City of Arts and Sciences
The City of Arts and Sciences is arguably Valencia’s best asset. The seven-structure modern complex is the brainchild of architect Santiago Calatrava. The Valencian-born architect has built all over the world and is recognised for his avant-garde, futuristic designs. Inspired by animal anatomy, his structures often mimic animal skeletons. The City of Arts and Sciences is his largest work and is a microcosm within Valencia’s 9-kilometre city park, the Turia Gardens. Surrounded by pools of water, the City of Arts and Sciences is as tranquil as it is awe-inspiring. The complex is multi-purpose, encompassing an IMAX cinema, science museum, aquarium, opera house and even an open-air nightclub! However, the most astonishing thing is the architecture itself. Learn more about the stories behind the buildings on TripAdvisor’s top-rated activity: a guided tour followed by a rooftop tapas dinner and wine-tasting. On these small-group experiences, guided tour and experiences operator Sea Saffron has put together their top tips on exploring the City of Arts and Sciences before viewing it from the highest viewpoint of the city complete with panoramic views of Valencia!
A Rich History
One of the most unique things about Valencia is the contrast of architectural styles. The historic centre dates back to the 11th Century but in the narrow streets you can find remnants of Baroque, Gothic, and even some Moorish architecture. The centrepiece of the Old Town is the Cathedral of Valencia, said to be the home of the Holy Grail! The silk exchange building, known as the Lonja, is recognised as a UNESCO World Heritage Site due to its beautiful Gothic interiors and historical importance. Silk was formerly the main industry of Valencia, making it a booming commercial city in the 15th and 16th centuries. One of the lesser-known gems of Valencia’s Old Town is the Church of San Nicolas. This church was restored in recent years, unveiling ceilings adorned with stunning frescoes leading to its reputation as the “Sistine Chapel of Valencia”. Learn about this landmark, and the rest of the Old Town before a unique dining experience set amongst the original 11th Century city walls. This is a truly immersive experience culminating in a tasting menu of traditional valencian tapas and regional wines.
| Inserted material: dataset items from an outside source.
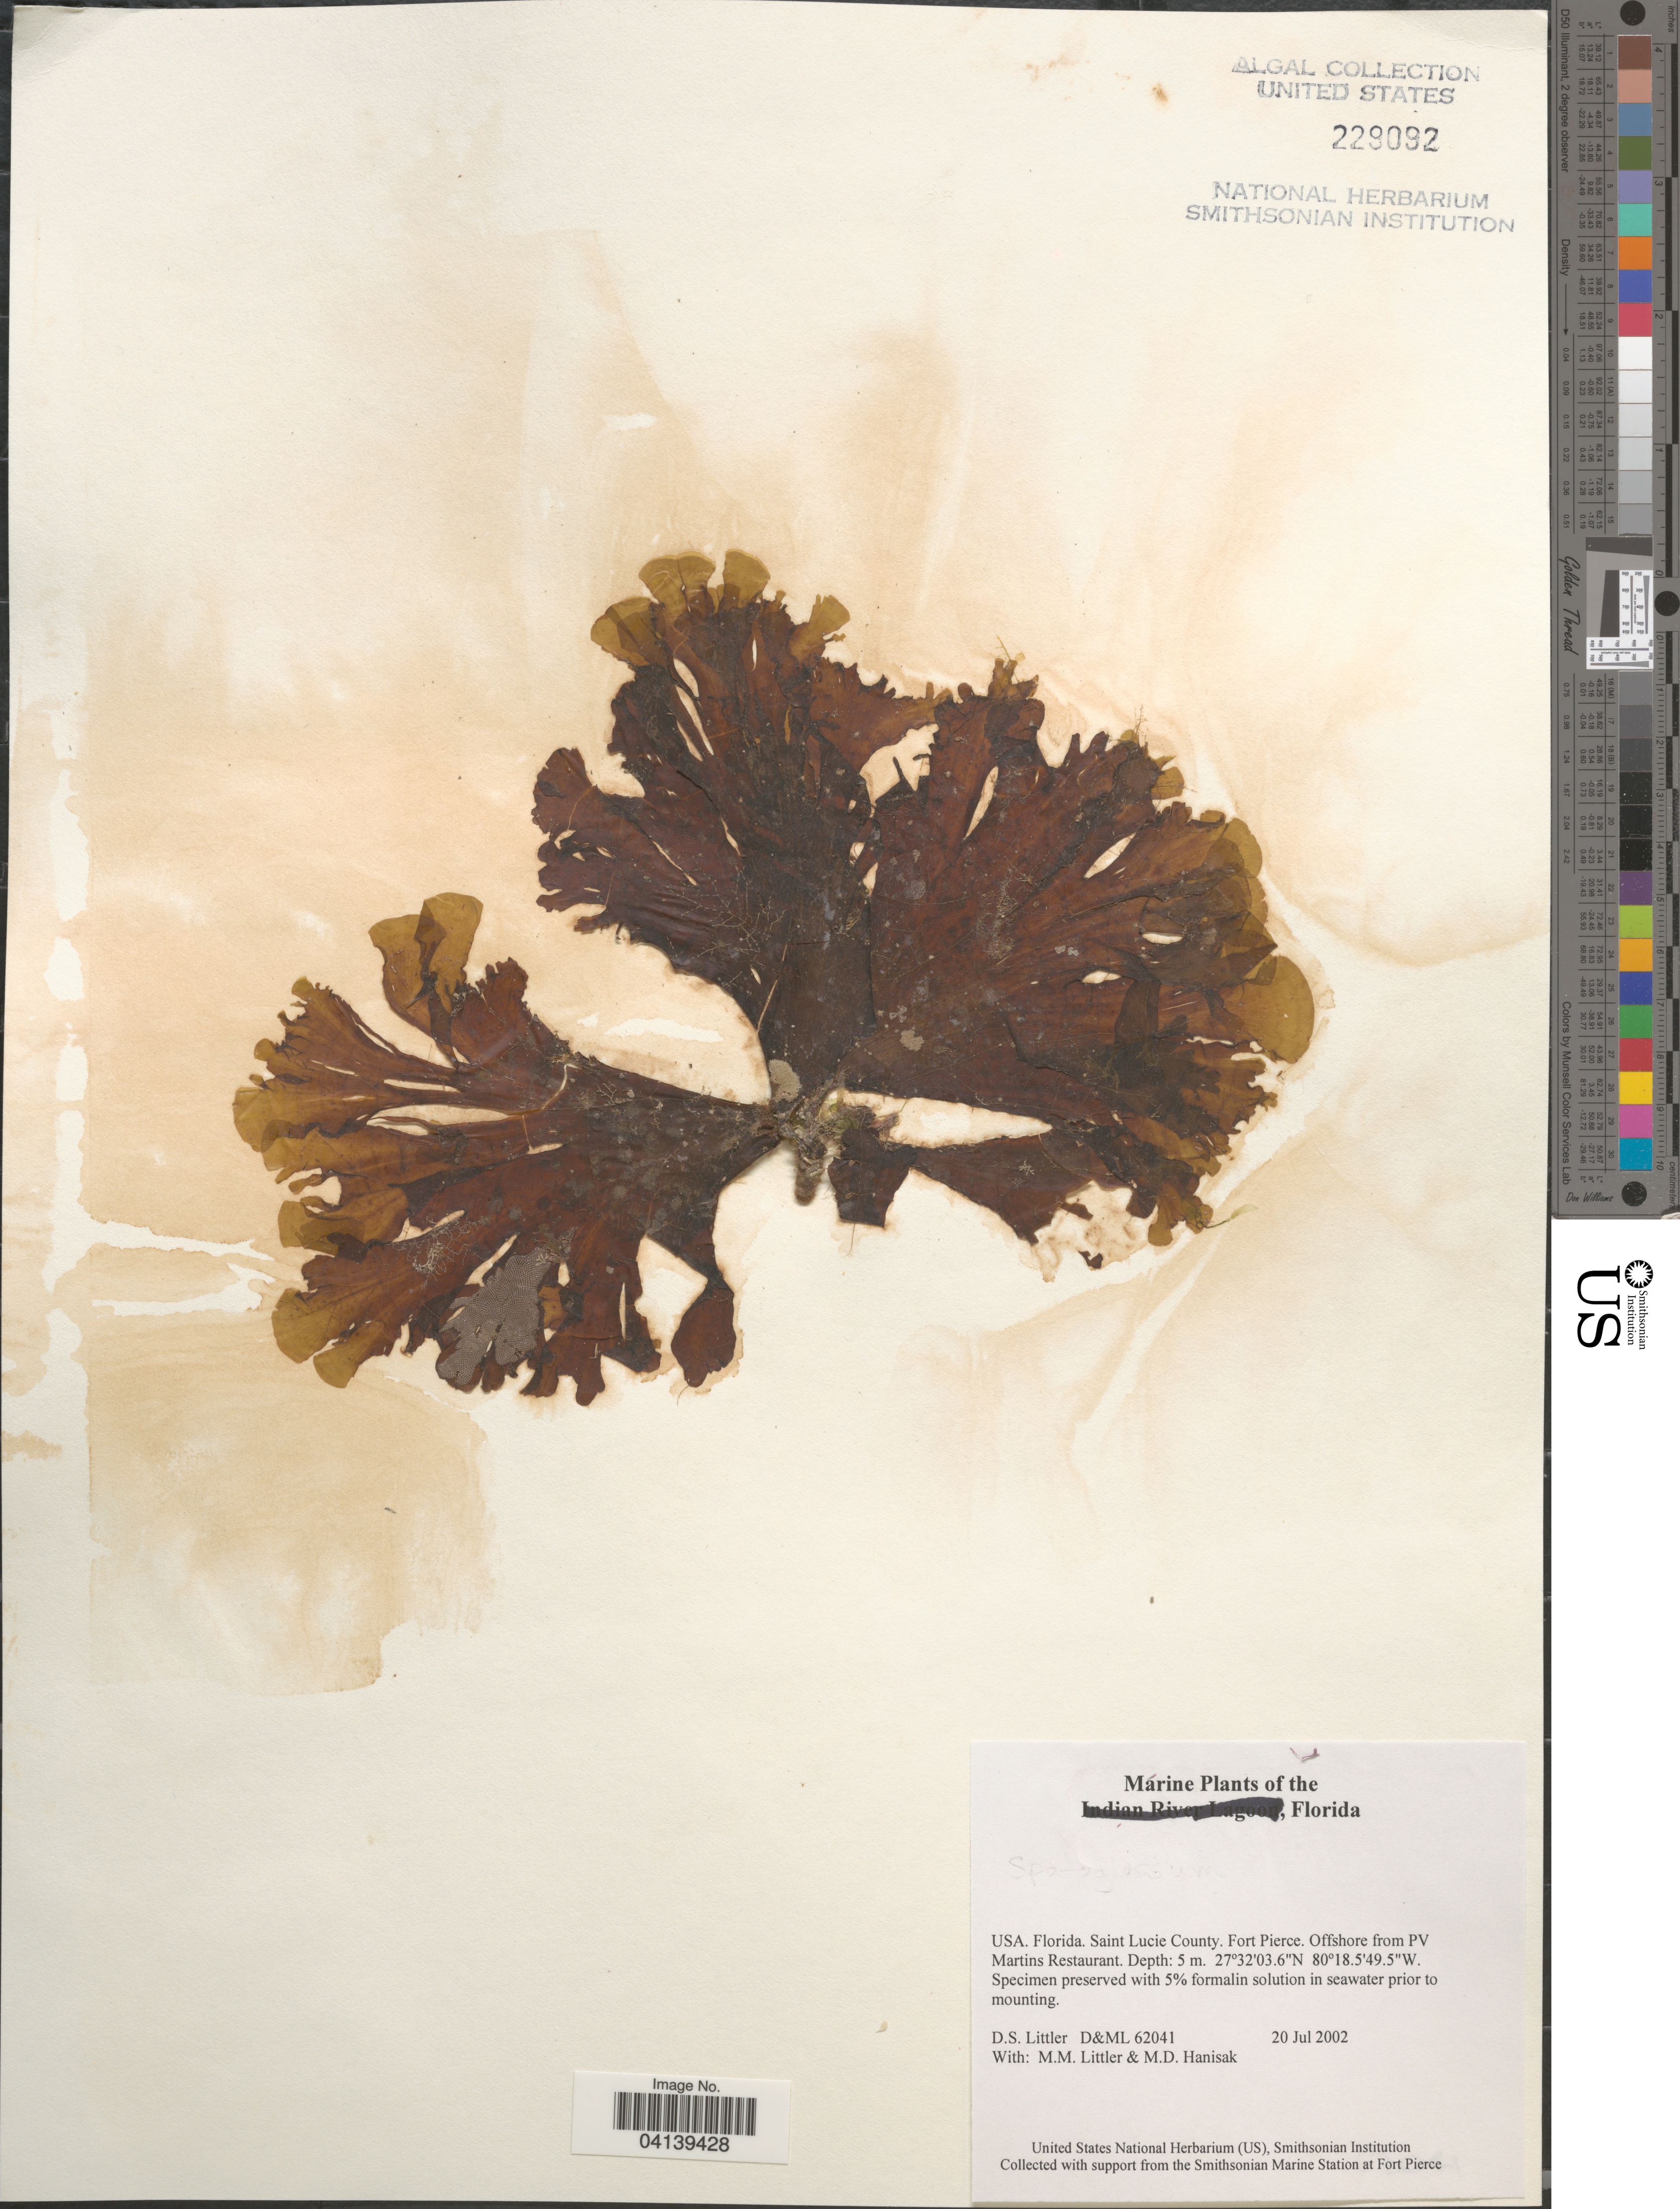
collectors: D. S. Littler & M. Hanisak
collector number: D&ML62041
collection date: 2002-07-20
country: United States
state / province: Florida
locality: Saint Lucie County. Fort Pierce. Offshore from PV Martins Restaurant.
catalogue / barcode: US 229092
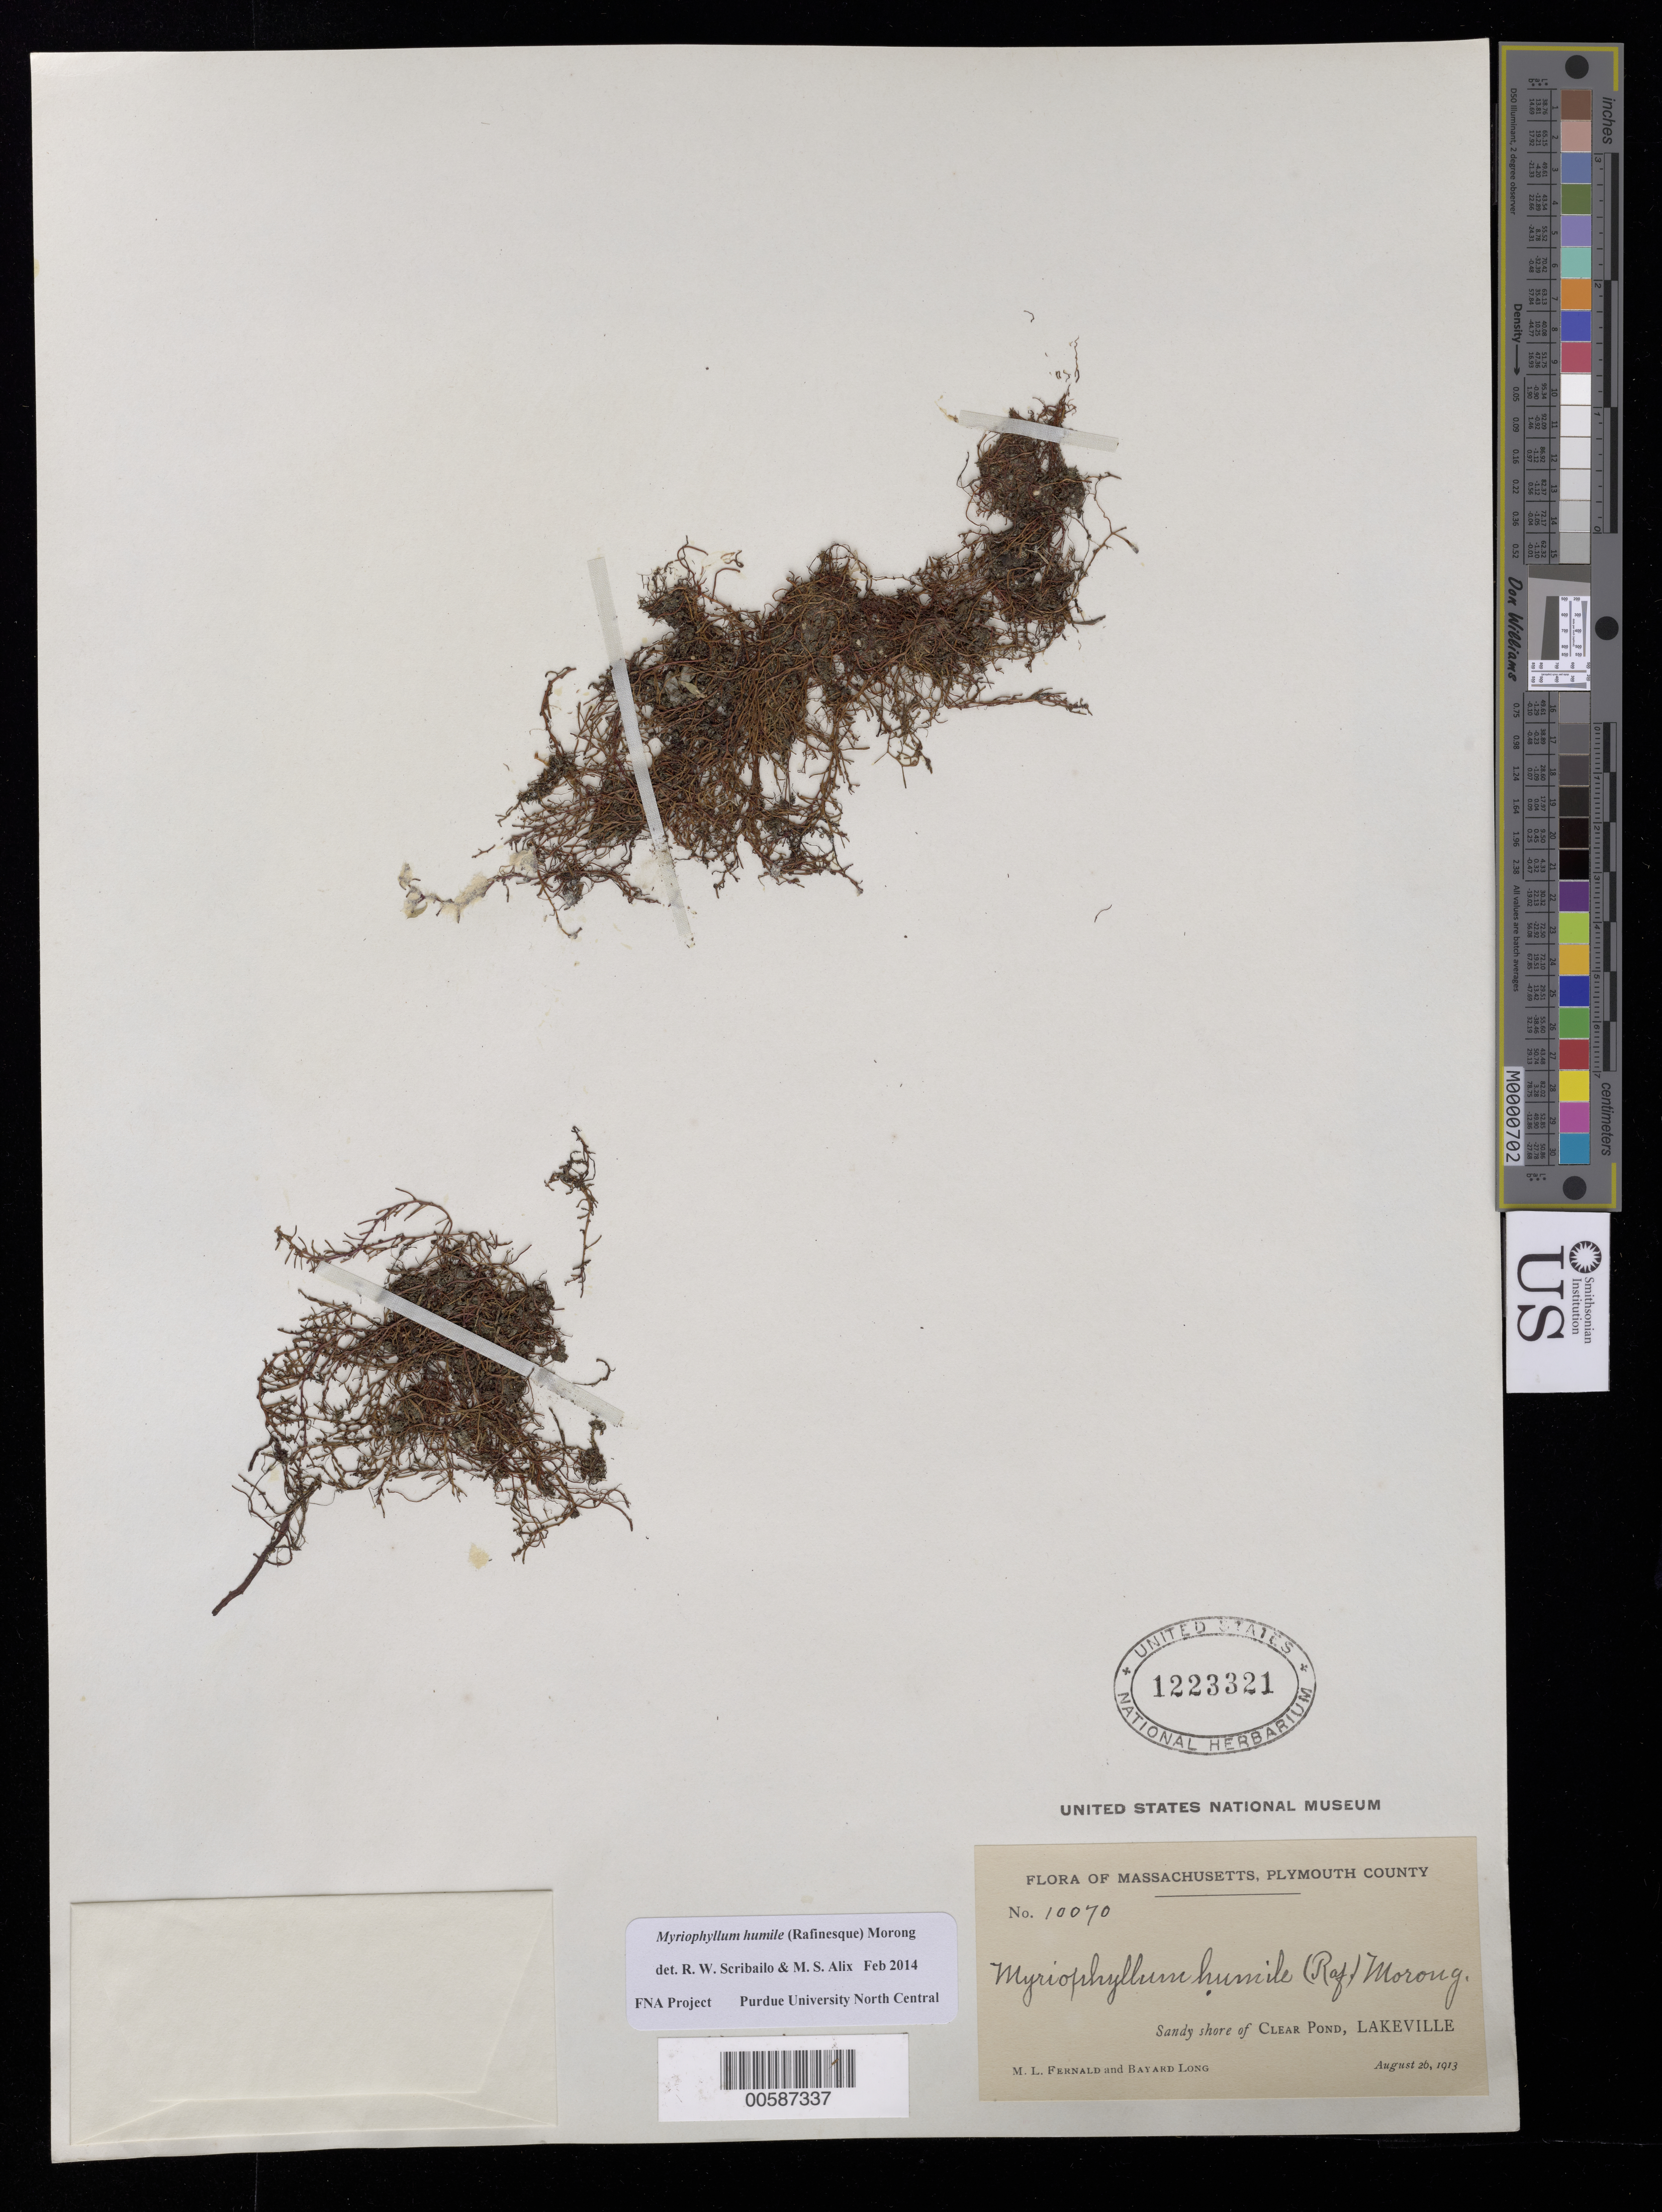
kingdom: Plantae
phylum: Tracheophyta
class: Magnoliopsida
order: Saxifragales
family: Haloragaceae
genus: Myriophyllum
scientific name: Myriophyllum humile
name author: (Raf.) Morong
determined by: Scribailo, R. W.; Alix, M. S.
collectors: M. L. Fernald & B. Long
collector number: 10070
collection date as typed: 26 Aug 1913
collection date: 1913-08-26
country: United States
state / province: Massachusetts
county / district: Plymouth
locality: Clear Pond, Lakeville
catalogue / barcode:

Valencia is a foodie heaven. The birthplace of paella, Valencia has cultivated rice since 711BC. Therefore, no trip to Valencia is complete without trying traditional paella valenciana. The traditional recipe is made with chicken, rabbit, green beans and butter beans, sometimes with a special addition of snails or artichokes. As well as paella, you can find many traditional and fusion tapas bars and restaurants across the city. You are never a stone’s throw away from something delicious. Valencia is the proud owner of Europe’s largest food market, Mercado Central. This impressive art-nouveau building hosts hundreds of vendors with everything from fresh fruit and vegetables and confectionery, to even live eels! Nestled in the aisles is the trendy Central Bar, the tapas bar of Valencian Michelin-star chef Ricard Camarena. The city of Valencia now boasts 5 restaurants with Michelin stars, as well as 21 Michelin-starred restaurants across the wider Valencian region.
Sunshine and Beaches
Sun-seekers will be pleased to know that Valencia is situated right on the Mediterranean coast. Playa Malvarrosa, the beach closest to the city centre, stretches for 1800 metres and is the perfect place to relax and unwind. Valencia is celebrated for its climate and has on average 300 sunny days per year. Foodies will be glad to know that the beach has many highly acclaimed paella restaurants. La Pepica, though touristy, is one of the most famous. It was frequented by Ernest Hemingway when he lived and wrote in Valencia and was also, historically, the restaurant of Kings. The marina of Valencia is also a good option for a relaxing afternoon; opt for a cocktail and watch the sunset over the beach.